WHAT IS BEING ASKED:
With the images excluded, set down every line of the listing below exactly.

GIVEN INFORMATION:
--- START ---
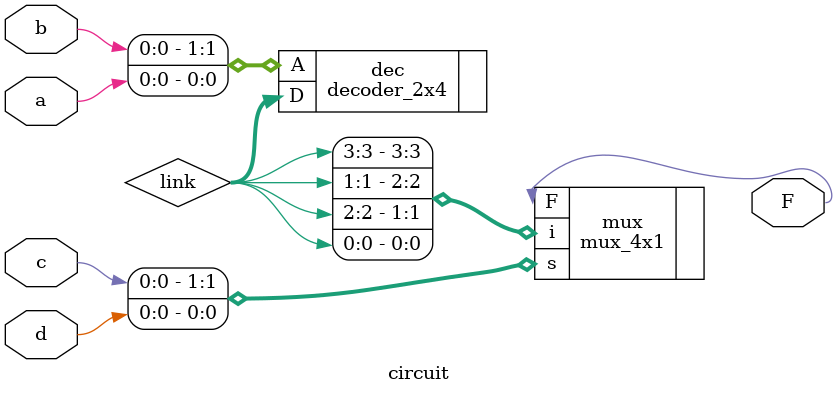
<source format=v>
`timescale 1ns / 1ps


module circuit(
    input a,
    input b,
    input c,
    input d,
    output F
    );
    wire[3:0] link;
    decoder_2x4 dec(.A({b,a}), .D(link));
    mux_4x1 mux(.i({link[3], link[1], link[2], link[0]}), .s({c,d}), .F(F));
endmodule

</source>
--- END ---
REPLY:
<source format=v>
`timescale 1ns / 1ps


module circuit(
    input a,
    input b,
    input c,
    input d,
    output F
    );
    wire[3:0] link;
    decoder_2x4 dec(.A({b,a}), .D(link));
    mux_4x1 mux(.i({link[3], link[1], link[2], link[0]}), .s({c,d}), .F(F));
endmodule

</source>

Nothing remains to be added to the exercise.